DB2 Performance Improvement tip using COALESCE function

One of the developers at our shop fed his query to an optimizer tool and the optimized query looked kind of weird.

This is the original query:
DELETE FROM TABLE_A
 WHERE COL1 IN (SELECT COL1
                          FROM TABLE_A R
                               INNER JOIN TABLE_B O
                                  ON O.COL2 = R.COL1
                         WHERE O.COL3 != R.COL4)


Query suggested by the optimizer:
DELETE
  FROM TABLE_A
 WHERE EXISTS (SELECT 'X'
                 FROM TABLE_A R
                      INNER JOIN TABLE_B O
                         ON R.COL4 <> COALESCE (O.COL3, O.COL3)
                            AND R.COL1 = COALESCE (O.COL2, O.COL2)
                WHERE COL1 = TABLE_A.COL1
                ORDER BY R.COL4)

The puzzling part here is in the revised query: COALESCE (O.COL3, O.COL3). Why would anyone feed the same column twice to the COALESCE function? It's going to give the same result.

Here is the explanation by IBM though: http://www-01.ibm.com/support/docview.wss?uid=swg21259831

In their own words:

Question
Why might adding a special form of the COALESCE predicate produce cheaper data access plans and result in better performance.
Cause
A "no-op" coalesce() predicate of the form "COALESCE(X, X) = X" introduces an estimation error into the planning of any query using it. Currently the DB2 query compiler doesn't have the capability of dissecting that predicate and determining that all rows actually satisfy it. As a result, the predicate artificially reduces the estimated number of rows coming from some part of a query plan. This smaller row estimate usually reduces the row and cost estimates for the rest of query planning, and sometimes results in a different plan being chosen because relative estimates between different candidate plans have changed.
Why can this do-nothing predicate sometimes improve query performance? The addition of the "no-op" coalesce() predicate introduces an error that masks something else that is preventing optimal performance.

What some performance enhancement tools do is a brute-force test: the tool repeatedly introduces the predicate into different places in a query, operating on different columns, to try to find a case where, by introducing an error, it stumbles onto a better-performing plan. This is also true of a query developer hand-coding the "no-op" predicate into a query. Typically, the developer will have some insight on the data to guide the placement of the predicate.

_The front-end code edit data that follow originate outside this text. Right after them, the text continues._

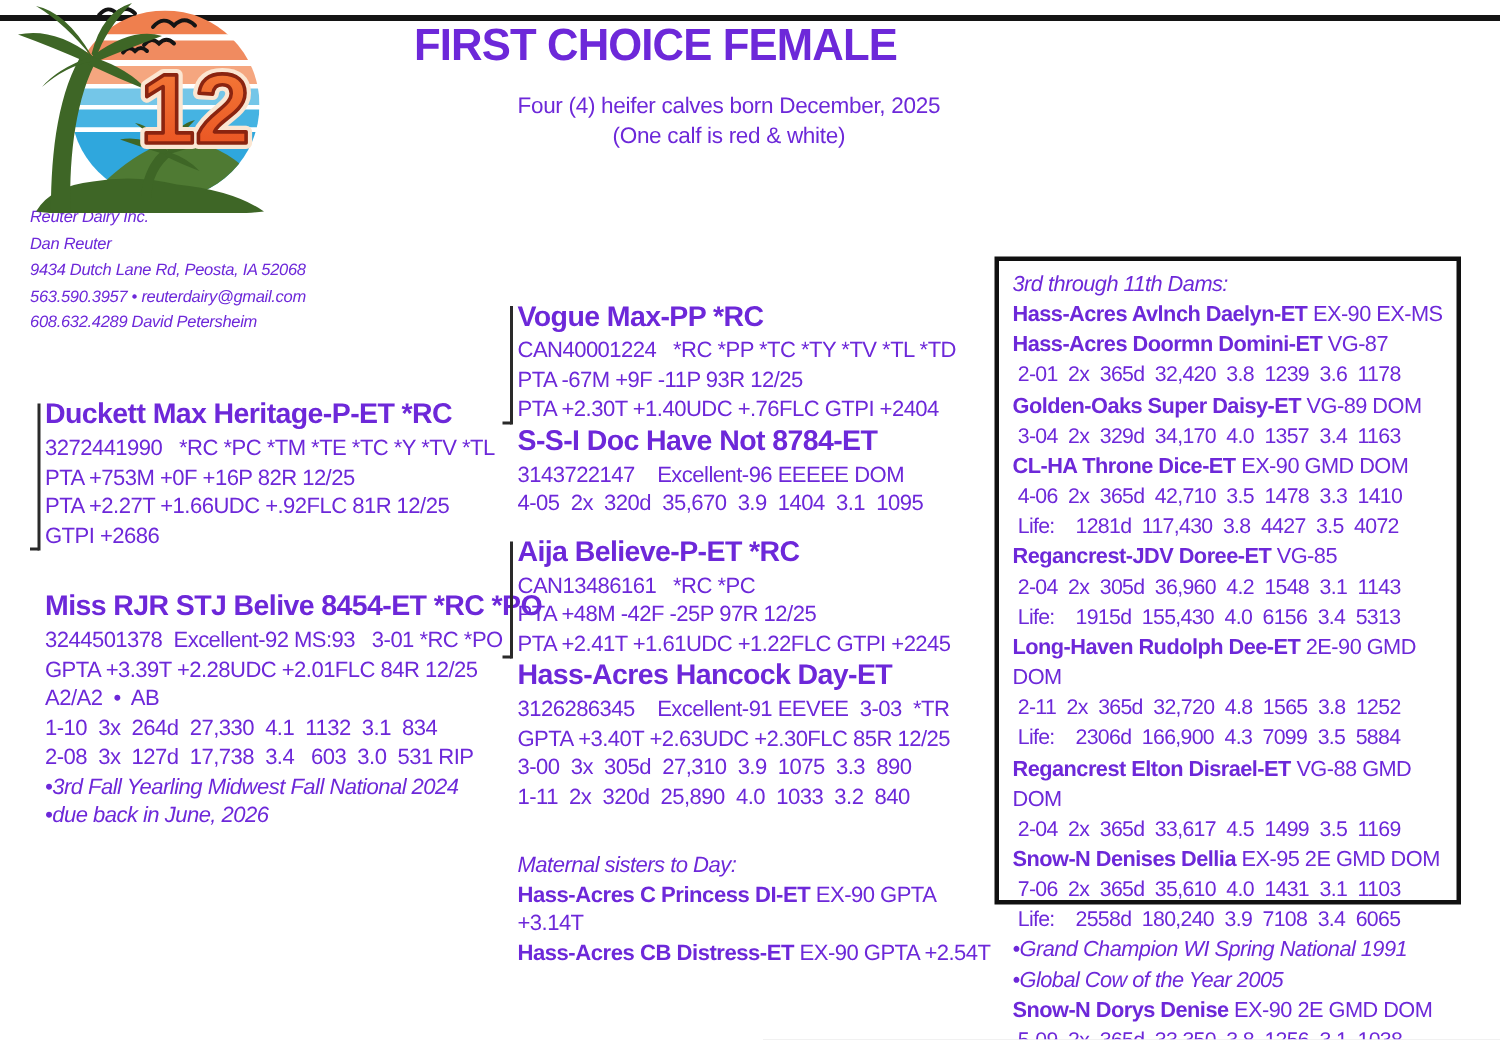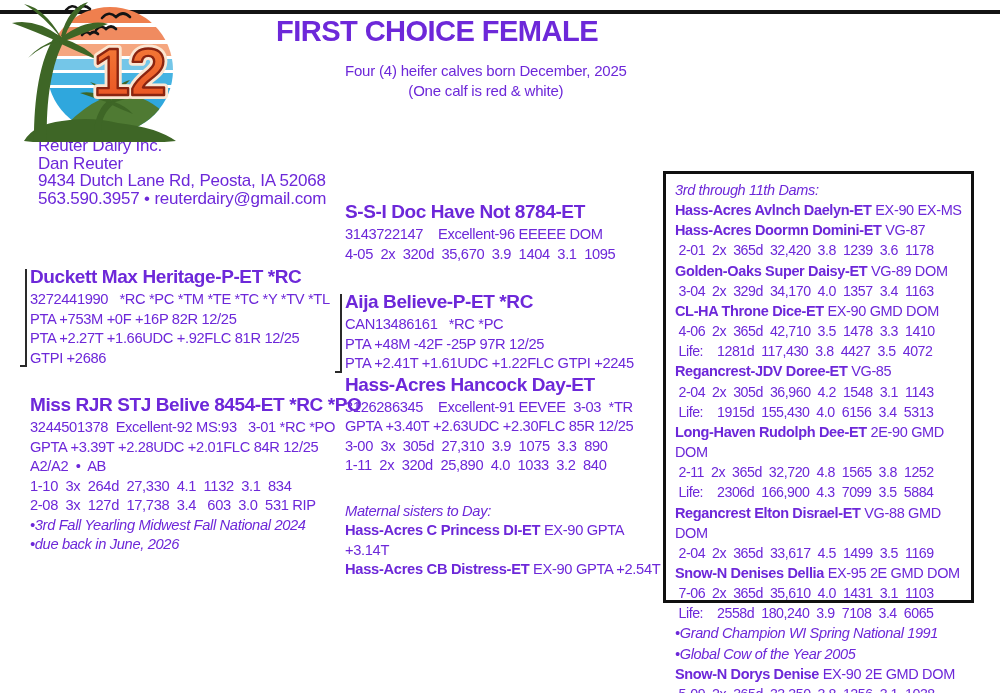--- a/index.html
+++ b/index.html
@@ -1,34 +1,34 @@
 <!DOCTYPE html>
 <html><head>
 <meta charset="utf-8">
 <style>
   html,body{margin:0;padding:0;background:#e8e8e8;}
   .page{position:relative;width:1000px;height:693px;background:#fff;margin:0 auto;
         font-family:"Liberation Sans","DejaVu Sans",sans-serif;color:#6d28d9;overflow:hidden;}
   .toprule{position:absolute;left:0;top:10px;width:1000px;height:4px;background:#141414;}
   .logo{position:absolute;left:6px;top:0;width:172px;height:142px;z-index:2;}
-  .contact{position:absolute;left:38px;top:137px;font-size:17px;
+  .contact{position:absolute;left:20px;top:137px;font-style:italic;font-size:11px;
            line-height:17.6px;letter-spacing:-0.2px;}
   .title{position:absolute;left:276px;top:14px;font-size:30px;font-weight:bold;
          letter-spacing:-0.6px;transform:scaleX(.97);transform-origin:left top;}
   .subtitle{position:absolute;left:345px;top:61px;font-size:15px;line-height:19.5px;letter-spacing:-0.2px;text-align:center;}
   .col{position:absolute;font-size:14.7px;line-height:19.5px;letter-spacing:-0.35px;}
   .col-left{left:30px;top:266px;width:314px;}
   .col-mid{left:345px;top:201px;width:322px;}
   .block{position:relative;}
   .block.bar::before{content:"";position:absolute;left:-5px;top:3px;bottom:1px;width:2px;background:#2a2a2a;}
   .block.bar::after{content:"";position:absolute;left:-10px;bottom:1px;width:6px;height:2px;background:#2a2a2a;}
   .bt{font-size:19px;font-weight:bold;letter-spacing:-0.4px;line-height:22px;margin-bottom:2px;white-space:nowrap;}
   .bl{white-space:pre-wrap;}
   .it{font-style:italic;}
-  .sp24{margin-top:27px;}
+  .sp24{margin-top:11px;}
   .sp26{margin-top:26px;}
   .sisters-label{font-style:italic;}
   .sister b{letter-spacing:-0.3px;margin-top:19px;}
   .damsbox{position:absolute;left:663px;top:171px;width:311px;height:432px;box-sizing:border-box;
            border:3.5px solid #101010;padding:6px 8px 0 9px;font-size:14.5px;line-height:20.15px;
            letter-spacing:-0.35px;}
   .damsbox .ln{white-space:pre-wrap;}
   .damsbox .num{font-size:14.2px;letter-spacing:-0.45px;}
   .damsbox .hd{font-style:italic;}
   b{font-weight:bold;}
@@ -95,20 +95,21 @@
 
     <text x="124" y="95" text-anchor="middle" font-family="Liberation Sans, sans-serif" font-size="66" font-weight="bold" fill="none" stroke="#FBE6D2" stroke-width="8" stroke-linejoin="round">12</text>
     <text x="124" y="95" text-anchor="middle" font-family="Liberation Sans, sans-serif" font-size="66" font-weight="bold" fill="url(#dg)" stroke="#8A2410" stroke-width="2.4" stroke-linejoin="round">12</text>
   </svg>
 
   <div class="contact">
     <div>Reuter Dairy Inc.</div>
     <div>Dan Reuter</div>
     <div>9434 Dutch Lane Rd, Peosta, IA  52068</div>
     <div>563.590.3957  •  reuterdairy@gmail.com</div>
+    <div>608.632.4289 David Petersheim</div>
   </div>
 
   <div class="title">FIRST CHOICE FEMALE</div>
   <div class="subtitle">
     <div>Four (4) heifer calves born December, 2025</div>
     <div>(One calf is red &amp; white)</div>
   </div>
 
   <div class="col col-left">
     <div class="block bar">
@@ -124,20 +125,26 @@
       <div class="bl">GPTA +3.39T +2.28UDC +2.01FLC 84R 12/25</div>
       <div class="bl">A2/A2  •  AB</div>
       <div class="bl">1-10  3x  264d  27,330  4.1  1132  3.1  834</div>
       <div class="bl">2-08  3x  127d  17,738  3.4   603  3.0  531 RIP</div>
       <div class="bl it">•3rd Fall Yearling Midwest Fall National 2024</div>
       <div class="bl it">•due back in June, 2026</div>
     </div>
   </div>
 
   <div class="col col-mid">
+    <div class="block bar">
+      <div class="bt">Vogue Max-PP *RC</div>
+      <div class="bl">CAN40001224   *RC *PP *TC *TY *TV *TL *TD</div>
+      <div class="bl">PTA -67M +9F -11P 93R 12/25</div>
+      <div class="bl">PTA +2.30T +1.40UDC +.76FLC GTPI +2404</div>
+    </div>
     <div class="block">
       <div class="bt">S-S-I Doc Have Not 8784-ET</div>
       <div class="bl">3143722147    Excellent-96 EEEEE DOM</div>
       <div class="bl">4-05  2x  320d  35,670  3.9  1404  3.1  1095</div>
     </div>
     <div class="block bar sp24">
       <div class="bt">Aija Believe-P-ET *RC</div>
       <div class="bl">CAN13486161   *RC *PC</div>
       <div class="bl">PTA +48M -42F -25P 97R 12/25</div>
       <div class="bl">PTA +2.41T +1.61UDC +1.22FLC GTPI +2245</div>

Using this method to improve query performance is a short-term solution which does not address root cause. It hides potential areas for performance improvements and could have the following implications:
This workaround does not guarantee permanent performance improvements. The DB2 query compiler might eventually handle the predicate better, or it might be affected by other random factors.
Other queries might be affected by the same root cause. The performance of your system in general might be suffering as a result.
Answer
Try to identify and address root cause by determining why the original plan chosen by the query compiler did not perform optimally.

Although the actual estimates in a better-performing plan using "COALESCE(X, X) = X" cannot be trusted, such a plan can still be useful because its "shape" (for example, its join order and access methods) can be used as clues to determine where a problem might lie with the original plan.

Here are some examples of questions that can help to better identify the source of performance issues:
Are the statistics out-of-date?
Should more statistics be collected?
Are there statistical correlations that have not been detected?
Are there other characteristics of the data that are not yet captured or modeled?
Are there hardware problems? (e.g. a disk is misbehaving)
Are there configuration problems?
Are any queries stuck behind a lock?